Overbearing referees. Just what players will skip the qualifiers and head to the US for the summer? Different year but the same old story. However, two weekends in earnest into this year’s competitions and the hot topics of conversation are varied and plentiful. Here are just 10 of them:
There was confusion in Thurles last Sunday when the fourth official showed the number 4 on his electronic board as the Munster SHC quarter-final approached additional time.
A moment earlier, the figure 1 had been shown on the board, which tallied with what was mentioned over the tannoy. However, the Clare management and the players clearly felt much more injury-time should have been played. Clare may feel they were due an apology but the controversy raised the issue of the vanquished clock/hooter once more. Why was it jettisoned again?
Hurling’s advantage rule
Mentioned by Anthony Daly in this newspaper last Monday and highlighted by Ger Cunningham after Dublin’s Division 1 semi-final defeat, there have indeed been teething problems for the new measure introduced at the tail-end of the league.
No two referees are the same but on what has been seen there doesn’t appear to be much consistency in how the rule is implemented. Colm Lyons used it freely in Thurles last Sunday. Will James McGrath or Barry Kelly be as liberal with it in Croke Park this weekend or Semple Stadium on Sunday week?
For Ballybofey, read Thurles. For Thurles, read Ballybofey. The fines dished out to Donegal and Tyrone in light of their half-time row were justified although Tyrone should have remained on the pitch, as indicated by Mickey Harte’s actions. The half finished with a physical exchange just as it did in Semple Stadium seven days’ later. Were referees to blow for the interval when the ball was out of play, it would likely avoid such scenes. However, this idea was dismissed by Croke Park and then Congress as part of the clock/hooter proposals.
Dónal Óg Cusack was again beating the drum for Team Ulster after Antrim’s relegation to the 2016 Christy Ring Cup last weekend. Such an idea, which has the backing in principle of high officials in the GAA, is too drastic. Antrim last year topped the Leinster qualifiers. Five years ago, they beat Dublin in a qualifier. Two years ago, they reached an U21 All-Ireland final. The county can return to the top level and quicker than some may imagine. But there are challenges: Belfast, for one, is a hurling wasteland. If Antrim and hurling truly is the concern then focus must be on the county, not the province.
Sky Sports have yet to make their championship debut but rather than steal a march on them RTÉ have been shipping criticism about their analysis be it Joe Brolly’s crass remark about Marty Morrissey or how Cavan, Carlow and London have been portrayed in the first two weekends. It wouldn’t be a stretch to suggest the GAA fan has become a more discerning creature.
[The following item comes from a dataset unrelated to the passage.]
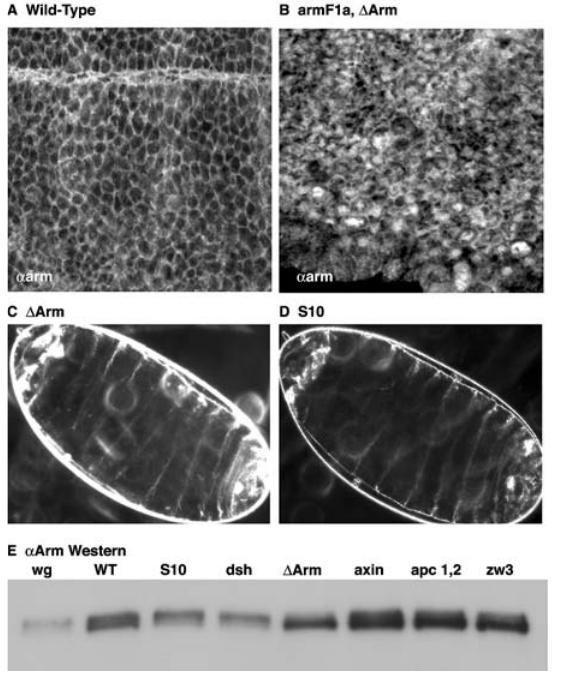
Figure 4. Expression of Arm D Arm Leads to the Nuclear Localization of Endogenous Arm Protein (A) Wild-type Arm protein appears in stripes that correspond to cells responding to Wg signaling. (B) Expression of Arm D Arm in an arm F1a background leads to the nuclear localization of endogenous Arm. (C and D) Dark-field images reveal that expression of both Arm D Arm and Arm S10 leads to similar naked cuticle phenotypes. (E) An anti-Arm Western blot showing a faster-migrating band, which correlates with endogenous Arm’s being active, and a slower- migrating band, which correlates with Arm’s being inactive. DOI: 10.1371/journal.pbio.0020095.g004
Sensationalism is quickly becoming a turn-off. RTÉ, to be fair, seem to realise that.
At the end of last Sunday’s Ulster quarter-final in Cavan town, the home side’s Martin Dunne shot for a point and it appeared there would be enough time for them to launch another attack having cut the gap to one point. However, referee Pádraig Hughes blew for full-time almost as soon as Monaghan goalkeeper Rory Beggan restarted the game.
Should Dunne have been informed of what was left? It’s not as if we haven’t been here before — Cillian O’Connor and Colm O’Neill’s cases come to mind. Again, that phrase — clock/hooter.
HawkEye in Thurles
Anyone who saw the small construction site between the Old (Kinane) Stand and the Town End in Semple Stadium last Sunday would realise the installation of HawkEye at the stadium is still some way off.
But recent disputed scoring decisions involving Bill Cooper and Shane Dowling will do nothing but exert pressure on the technology to be put into operation in Thurles as quickly as possible.
It was all the rage last week but there was little or no mention of it this past weekend. Don’t let that fool you: Verbal abuse will again be an earnest matter before the end of the summer.
If the games wasn’t before the watershed, RTÉ might turn up their microphones to 11 when Armagh and Donegal face off in the Athletic Grounds on June 14.
Davy Fitzgerald knows only too well the power of the national broadcaster’s technology.
The black card
A failure in the opinion of Mickey Harte. That might be pushing it.
Nobody said the black card was going to be the answer to all cynicism in football but when it’s not even being shown for clear-cut offences therein lies the problem.
Just as much of a difficulty is when they shouldn’t be shown.
For example, Martin Reilly’s last Sunday when Colin Walshe as much helped himself to the ground. Simulation, which is also a black card offence, is something referees have yet to begin to flush out.
One week Tyrone, the next week Clare, just who will be next to claim or hint at claiming they have been the victims of gross injustice?
Whether true or not, both counties will adopt “us against the world” attitudes.
Siege mentalities can be pretty useful things but feeding them from the outset of the championship until September can be taxing if not unsustainable.